Dinner at the Christmas buffet began on a tentative note as a male choir struggled through “What Child is This” around the swimming pool. The ocean lapped far below, and blue, green and yellow Christmas lights hung tangled between the palms.
Natalie leaned close. “This is going to
be a disaster.”
They moved inside. The cheap tinsel and crepe paper decorations were no improvement.
“Stand back,” a voice shouted.
A team of musicians in red shirts rushed in.
As the Maldivian band in dreadlocks cranked up their electric guitars, Mick found their place cards on a table for four near the dance floor.
He scooted Natalie in her chair and braced for an awkward evening of tiresome banalities shared with expatriates in party dress.
An earnest round of Neil Diamond, Elton John and John Denver began.
The room was filling up with an amazing number of foreigners.
A young couple tentatively approached their table. Mick immediately detected British accents. The couple didn’t want to be seated with them any more than they wanted company.
Shy smiles rather than greetings indicated a tacit agreement between the couples not to talk with each other.
Mick picked up his empty plate, and said to his wife, “Shall we eat?”
They crossed the empty dance floor and loaded up on curried chickpeas, leg of lamb, champagne and Christmas pudding.
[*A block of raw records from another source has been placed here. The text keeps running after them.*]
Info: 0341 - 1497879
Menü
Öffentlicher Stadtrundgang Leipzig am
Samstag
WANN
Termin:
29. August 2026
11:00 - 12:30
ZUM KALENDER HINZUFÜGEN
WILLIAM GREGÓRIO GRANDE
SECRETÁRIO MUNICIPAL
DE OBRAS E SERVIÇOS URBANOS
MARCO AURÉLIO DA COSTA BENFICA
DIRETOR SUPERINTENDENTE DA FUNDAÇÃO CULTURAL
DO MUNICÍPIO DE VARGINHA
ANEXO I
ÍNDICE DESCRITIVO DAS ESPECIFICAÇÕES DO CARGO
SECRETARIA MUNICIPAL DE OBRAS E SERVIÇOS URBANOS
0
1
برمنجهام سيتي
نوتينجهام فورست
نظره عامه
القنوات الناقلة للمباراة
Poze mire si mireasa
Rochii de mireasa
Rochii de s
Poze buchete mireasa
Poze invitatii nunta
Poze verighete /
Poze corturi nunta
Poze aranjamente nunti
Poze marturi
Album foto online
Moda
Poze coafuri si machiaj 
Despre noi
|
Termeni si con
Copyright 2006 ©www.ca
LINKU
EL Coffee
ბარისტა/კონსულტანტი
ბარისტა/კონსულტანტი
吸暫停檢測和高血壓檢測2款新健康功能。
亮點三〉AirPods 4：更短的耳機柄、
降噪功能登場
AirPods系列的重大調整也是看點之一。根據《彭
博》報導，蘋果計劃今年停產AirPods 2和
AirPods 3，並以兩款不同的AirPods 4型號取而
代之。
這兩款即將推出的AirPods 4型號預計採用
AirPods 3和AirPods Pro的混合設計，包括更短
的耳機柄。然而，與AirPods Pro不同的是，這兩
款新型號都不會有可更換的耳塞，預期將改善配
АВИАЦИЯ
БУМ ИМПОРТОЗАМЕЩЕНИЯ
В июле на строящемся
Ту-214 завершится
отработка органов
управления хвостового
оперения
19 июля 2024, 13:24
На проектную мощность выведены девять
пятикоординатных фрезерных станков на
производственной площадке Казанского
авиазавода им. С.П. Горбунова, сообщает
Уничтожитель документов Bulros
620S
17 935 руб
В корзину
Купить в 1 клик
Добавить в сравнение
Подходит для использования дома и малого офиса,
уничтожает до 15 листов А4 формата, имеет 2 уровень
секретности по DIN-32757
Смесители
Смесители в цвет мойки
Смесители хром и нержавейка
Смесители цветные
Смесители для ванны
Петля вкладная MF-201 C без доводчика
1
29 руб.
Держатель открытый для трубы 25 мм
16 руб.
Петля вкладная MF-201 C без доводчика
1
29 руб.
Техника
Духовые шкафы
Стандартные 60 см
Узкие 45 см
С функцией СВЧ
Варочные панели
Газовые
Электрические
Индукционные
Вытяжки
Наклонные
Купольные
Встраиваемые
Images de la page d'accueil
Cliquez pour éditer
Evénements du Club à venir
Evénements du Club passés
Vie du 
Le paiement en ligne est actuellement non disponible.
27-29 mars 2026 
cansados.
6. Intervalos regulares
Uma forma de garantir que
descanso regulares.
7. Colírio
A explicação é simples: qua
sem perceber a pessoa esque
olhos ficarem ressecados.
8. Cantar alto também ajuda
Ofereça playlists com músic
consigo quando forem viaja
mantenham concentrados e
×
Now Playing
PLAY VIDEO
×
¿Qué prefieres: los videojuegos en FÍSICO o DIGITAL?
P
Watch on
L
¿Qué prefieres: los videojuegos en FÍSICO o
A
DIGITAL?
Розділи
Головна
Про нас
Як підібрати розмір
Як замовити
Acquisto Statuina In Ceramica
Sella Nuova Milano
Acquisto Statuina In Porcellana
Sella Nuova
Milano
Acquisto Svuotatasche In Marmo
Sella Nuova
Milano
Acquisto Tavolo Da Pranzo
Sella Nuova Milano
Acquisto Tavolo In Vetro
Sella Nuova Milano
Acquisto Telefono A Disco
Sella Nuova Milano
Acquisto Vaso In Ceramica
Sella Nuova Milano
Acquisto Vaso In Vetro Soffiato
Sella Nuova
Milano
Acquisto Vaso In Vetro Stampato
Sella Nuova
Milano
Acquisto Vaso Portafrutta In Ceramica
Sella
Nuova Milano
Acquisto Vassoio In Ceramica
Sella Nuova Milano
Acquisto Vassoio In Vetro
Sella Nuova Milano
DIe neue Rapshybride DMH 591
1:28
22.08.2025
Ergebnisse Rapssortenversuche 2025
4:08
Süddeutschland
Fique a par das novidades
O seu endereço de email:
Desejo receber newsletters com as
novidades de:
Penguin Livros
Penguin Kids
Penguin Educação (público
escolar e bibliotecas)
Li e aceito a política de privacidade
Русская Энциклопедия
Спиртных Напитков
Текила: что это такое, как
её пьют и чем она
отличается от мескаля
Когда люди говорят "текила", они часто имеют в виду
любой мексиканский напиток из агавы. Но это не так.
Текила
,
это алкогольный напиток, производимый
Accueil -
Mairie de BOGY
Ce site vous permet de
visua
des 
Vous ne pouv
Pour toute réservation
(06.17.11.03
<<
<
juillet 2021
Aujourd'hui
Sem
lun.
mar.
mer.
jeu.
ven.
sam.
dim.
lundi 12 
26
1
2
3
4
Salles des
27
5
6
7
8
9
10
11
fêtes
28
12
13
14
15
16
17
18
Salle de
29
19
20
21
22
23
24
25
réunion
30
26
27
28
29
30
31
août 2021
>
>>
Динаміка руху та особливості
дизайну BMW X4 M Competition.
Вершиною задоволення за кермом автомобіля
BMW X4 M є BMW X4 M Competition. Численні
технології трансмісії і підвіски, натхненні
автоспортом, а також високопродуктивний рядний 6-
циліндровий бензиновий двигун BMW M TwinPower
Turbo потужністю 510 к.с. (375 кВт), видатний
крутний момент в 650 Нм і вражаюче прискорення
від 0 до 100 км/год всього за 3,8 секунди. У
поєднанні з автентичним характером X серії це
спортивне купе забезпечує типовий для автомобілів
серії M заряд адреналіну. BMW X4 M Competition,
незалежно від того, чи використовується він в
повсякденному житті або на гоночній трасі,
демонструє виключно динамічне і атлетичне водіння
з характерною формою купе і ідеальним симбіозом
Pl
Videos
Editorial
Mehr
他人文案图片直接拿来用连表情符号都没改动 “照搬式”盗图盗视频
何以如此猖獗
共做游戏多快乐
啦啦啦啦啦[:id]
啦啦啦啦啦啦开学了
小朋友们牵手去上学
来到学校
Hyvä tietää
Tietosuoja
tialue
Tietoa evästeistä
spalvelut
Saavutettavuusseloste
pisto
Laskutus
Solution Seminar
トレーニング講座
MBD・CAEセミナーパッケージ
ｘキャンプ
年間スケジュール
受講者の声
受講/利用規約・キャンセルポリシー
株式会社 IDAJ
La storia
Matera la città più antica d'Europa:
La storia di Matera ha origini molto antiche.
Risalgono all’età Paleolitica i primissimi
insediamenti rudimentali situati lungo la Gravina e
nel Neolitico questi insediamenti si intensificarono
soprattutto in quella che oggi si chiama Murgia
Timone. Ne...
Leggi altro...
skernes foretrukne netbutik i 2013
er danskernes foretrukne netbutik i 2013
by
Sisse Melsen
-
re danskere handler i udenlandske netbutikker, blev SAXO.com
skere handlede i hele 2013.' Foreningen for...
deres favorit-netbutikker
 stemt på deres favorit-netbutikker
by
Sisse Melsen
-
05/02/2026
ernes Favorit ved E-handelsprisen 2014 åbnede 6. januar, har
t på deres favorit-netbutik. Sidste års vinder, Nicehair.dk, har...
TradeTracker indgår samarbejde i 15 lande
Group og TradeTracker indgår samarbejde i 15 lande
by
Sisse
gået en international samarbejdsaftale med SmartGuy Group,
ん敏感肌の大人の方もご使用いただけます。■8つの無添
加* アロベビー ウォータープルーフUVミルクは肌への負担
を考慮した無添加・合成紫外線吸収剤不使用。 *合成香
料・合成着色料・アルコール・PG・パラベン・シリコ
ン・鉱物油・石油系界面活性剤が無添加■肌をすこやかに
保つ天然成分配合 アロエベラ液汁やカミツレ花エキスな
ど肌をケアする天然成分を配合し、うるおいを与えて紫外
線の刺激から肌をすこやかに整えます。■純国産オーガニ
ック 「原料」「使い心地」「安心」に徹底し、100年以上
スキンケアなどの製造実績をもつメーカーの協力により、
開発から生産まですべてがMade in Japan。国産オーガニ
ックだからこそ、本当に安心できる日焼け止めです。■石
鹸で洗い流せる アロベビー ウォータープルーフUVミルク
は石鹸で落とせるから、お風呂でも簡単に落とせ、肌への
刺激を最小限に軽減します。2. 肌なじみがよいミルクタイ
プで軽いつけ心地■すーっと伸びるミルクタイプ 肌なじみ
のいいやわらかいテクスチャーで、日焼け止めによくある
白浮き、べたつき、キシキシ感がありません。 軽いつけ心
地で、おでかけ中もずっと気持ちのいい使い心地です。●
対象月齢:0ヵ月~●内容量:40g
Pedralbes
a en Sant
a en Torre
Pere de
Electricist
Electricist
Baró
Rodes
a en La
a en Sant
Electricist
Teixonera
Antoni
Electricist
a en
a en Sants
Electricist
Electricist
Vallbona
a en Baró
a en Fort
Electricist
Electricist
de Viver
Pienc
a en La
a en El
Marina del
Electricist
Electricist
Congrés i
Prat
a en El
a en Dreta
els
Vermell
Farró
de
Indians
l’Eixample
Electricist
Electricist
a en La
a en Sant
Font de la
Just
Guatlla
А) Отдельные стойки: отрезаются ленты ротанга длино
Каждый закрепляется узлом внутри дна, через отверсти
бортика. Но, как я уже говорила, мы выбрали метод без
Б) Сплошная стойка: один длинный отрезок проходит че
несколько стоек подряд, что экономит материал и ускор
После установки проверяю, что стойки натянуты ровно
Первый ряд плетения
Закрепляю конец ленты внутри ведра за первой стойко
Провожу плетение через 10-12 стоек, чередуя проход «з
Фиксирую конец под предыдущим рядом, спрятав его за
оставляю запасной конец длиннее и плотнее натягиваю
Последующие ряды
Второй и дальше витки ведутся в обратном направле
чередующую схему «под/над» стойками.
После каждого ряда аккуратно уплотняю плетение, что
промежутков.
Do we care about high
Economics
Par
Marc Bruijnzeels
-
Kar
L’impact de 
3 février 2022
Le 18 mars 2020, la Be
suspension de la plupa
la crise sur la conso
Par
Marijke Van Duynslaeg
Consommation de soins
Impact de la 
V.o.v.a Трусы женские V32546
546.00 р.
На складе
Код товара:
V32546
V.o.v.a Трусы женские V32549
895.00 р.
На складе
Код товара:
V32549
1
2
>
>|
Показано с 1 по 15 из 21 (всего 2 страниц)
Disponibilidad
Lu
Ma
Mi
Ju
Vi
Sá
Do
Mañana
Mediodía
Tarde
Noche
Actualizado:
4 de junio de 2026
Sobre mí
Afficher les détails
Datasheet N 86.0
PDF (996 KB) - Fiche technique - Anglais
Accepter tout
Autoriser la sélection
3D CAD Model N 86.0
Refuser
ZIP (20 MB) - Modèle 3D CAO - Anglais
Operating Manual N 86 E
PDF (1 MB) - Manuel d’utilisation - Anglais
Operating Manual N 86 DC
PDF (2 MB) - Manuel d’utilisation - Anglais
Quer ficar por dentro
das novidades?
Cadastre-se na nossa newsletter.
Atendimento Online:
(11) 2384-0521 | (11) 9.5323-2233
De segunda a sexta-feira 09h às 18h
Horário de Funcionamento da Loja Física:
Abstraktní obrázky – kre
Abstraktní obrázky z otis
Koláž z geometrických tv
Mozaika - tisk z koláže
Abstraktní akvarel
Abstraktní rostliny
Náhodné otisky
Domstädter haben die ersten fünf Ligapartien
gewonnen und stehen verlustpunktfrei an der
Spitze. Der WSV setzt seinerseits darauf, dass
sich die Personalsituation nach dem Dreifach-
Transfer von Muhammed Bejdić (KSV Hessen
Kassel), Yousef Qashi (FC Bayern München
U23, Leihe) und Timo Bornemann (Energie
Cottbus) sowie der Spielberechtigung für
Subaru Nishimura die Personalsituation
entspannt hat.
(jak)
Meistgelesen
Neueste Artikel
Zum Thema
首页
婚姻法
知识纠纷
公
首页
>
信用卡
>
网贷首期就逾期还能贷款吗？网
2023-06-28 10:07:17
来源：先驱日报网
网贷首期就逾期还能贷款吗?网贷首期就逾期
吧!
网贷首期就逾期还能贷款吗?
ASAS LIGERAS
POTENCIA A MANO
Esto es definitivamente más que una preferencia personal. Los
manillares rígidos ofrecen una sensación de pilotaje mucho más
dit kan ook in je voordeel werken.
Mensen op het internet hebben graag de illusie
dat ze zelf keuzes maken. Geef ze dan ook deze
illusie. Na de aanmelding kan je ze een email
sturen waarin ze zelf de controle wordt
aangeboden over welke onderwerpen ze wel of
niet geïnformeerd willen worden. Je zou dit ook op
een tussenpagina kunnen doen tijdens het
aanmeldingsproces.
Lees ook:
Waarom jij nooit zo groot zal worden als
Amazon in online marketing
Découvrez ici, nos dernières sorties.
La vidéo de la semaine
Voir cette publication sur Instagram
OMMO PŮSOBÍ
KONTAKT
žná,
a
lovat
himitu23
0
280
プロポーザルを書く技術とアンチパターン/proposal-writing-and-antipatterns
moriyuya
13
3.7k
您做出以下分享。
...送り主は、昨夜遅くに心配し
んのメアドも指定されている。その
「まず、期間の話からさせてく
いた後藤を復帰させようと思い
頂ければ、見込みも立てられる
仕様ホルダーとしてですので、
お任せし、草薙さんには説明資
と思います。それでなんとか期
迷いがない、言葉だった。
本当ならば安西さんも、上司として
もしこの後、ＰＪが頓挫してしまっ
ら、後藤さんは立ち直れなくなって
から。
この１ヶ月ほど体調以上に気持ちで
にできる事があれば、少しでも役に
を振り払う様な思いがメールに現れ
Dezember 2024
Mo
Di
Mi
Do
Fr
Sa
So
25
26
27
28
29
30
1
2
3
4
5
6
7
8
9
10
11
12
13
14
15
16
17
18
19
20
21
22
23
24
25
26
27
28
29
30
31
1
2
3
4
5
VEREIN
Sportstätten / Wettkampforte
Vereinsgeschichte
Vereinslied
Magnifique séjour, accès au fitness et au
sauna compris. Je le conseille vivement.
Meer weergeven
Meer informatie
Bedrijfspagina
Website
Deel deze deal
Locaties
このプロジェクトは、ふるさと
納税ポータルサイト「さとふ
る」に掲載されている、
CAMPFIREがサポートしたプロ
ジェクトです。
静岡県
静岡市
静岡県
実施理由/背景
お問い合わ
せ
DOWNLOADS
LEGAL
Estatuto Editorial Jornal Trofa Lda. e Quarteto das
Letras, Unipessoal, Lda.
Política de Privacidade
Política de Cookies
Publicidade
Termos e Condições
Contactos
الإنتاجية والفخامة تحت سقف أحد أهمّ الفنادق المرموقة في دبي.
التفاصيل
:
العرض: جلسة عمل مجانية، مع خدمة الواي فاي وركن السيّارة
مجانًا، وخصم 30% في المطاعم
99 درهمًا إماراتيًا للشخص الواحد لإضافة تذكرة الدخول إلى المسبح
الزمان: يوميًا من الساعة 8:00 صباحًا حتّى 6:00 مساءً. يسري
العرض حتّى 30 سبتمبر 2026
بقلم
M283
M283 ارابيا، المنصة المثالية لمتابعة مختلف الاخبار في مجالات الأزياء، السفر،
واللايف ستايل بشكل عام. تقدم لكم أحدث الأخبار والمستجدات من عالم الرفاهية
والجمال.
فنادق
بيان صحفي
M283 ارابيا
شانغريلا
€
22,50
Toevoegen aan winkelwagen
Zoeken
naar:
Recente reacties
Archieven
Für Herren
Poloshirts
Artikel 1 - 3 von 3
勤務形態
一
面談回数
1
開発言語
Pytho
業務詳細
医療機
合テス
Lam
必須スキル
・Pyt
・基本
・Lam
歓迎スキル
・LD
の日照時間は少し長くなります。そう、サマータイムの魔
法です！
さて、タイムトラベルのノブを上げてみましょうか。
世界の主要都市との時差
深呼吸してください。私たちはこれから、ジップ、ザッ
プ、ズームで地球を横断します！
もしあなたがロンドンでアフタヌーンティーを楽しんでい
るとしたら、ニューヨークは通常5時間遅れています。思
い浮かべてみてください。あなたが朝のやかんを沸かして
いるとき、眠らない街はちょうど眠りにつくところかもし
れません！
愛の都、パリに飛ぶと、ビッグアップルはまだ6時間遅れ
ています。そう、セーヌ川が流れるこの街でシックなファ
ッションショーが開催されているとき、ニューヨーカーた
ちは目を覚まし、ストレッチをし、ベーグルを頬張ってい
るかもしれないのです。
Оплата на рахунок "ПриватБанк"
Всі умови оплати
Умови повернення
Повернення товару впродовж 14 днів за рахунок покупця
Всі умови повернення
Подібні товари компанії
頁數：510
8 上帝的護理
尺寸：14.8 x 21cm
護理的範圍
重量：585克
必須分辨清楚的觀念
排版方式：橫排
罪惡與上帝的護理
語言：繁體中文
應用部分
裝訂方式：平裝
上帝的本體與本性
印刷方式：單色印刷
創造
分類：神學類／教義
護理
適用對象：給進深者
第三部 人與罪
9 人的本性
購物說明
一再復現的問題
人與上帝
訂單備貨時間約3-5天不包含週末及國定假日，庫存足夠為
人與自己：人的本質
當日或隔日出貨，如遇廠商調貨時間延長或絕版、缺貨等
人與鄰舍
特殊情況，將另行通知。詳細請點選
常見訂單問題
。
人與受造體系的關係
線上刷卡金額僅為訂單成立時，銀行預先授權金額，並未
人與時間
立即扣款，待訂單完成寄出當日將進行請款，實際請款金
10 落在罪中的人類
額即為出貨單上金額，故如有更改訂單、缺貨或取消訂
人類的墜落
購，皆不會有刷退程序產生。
A young girl of Mariah’s age was dancing enthusiastically in front of the band. Her energy added some sparkle to the music and incited the room to feverish dancing.
Mick took a deep gulp of champagne and invited Natalie onto the tightly packed dance floor. Their only escape from sharp elbows, spinning couples and spiked heels was into each other’s arms.
He saw her blush in the flashing, multicolored disco lights. He felt the same way. They were unexpectedly close.
To avoid the questioning look in her eyes, he gently pressed her head against his shoulder. As she nestled there, her warm body swaying with his, he took his eyes off the other dancers and stopped listening to the naggingly familiar lyrics.
He concentrated on Natalie, for the first time in months: her silky hair, her gentle touch, her firm body, her ability to follow his inept lead. He had avoided her and avoided thinking of her for far too long. Boy, he had missed a lot.
The song ended and he led her back to their seats. Across the table, the British man had pulled his partner halfway out of her seat and across his lap to kiss her.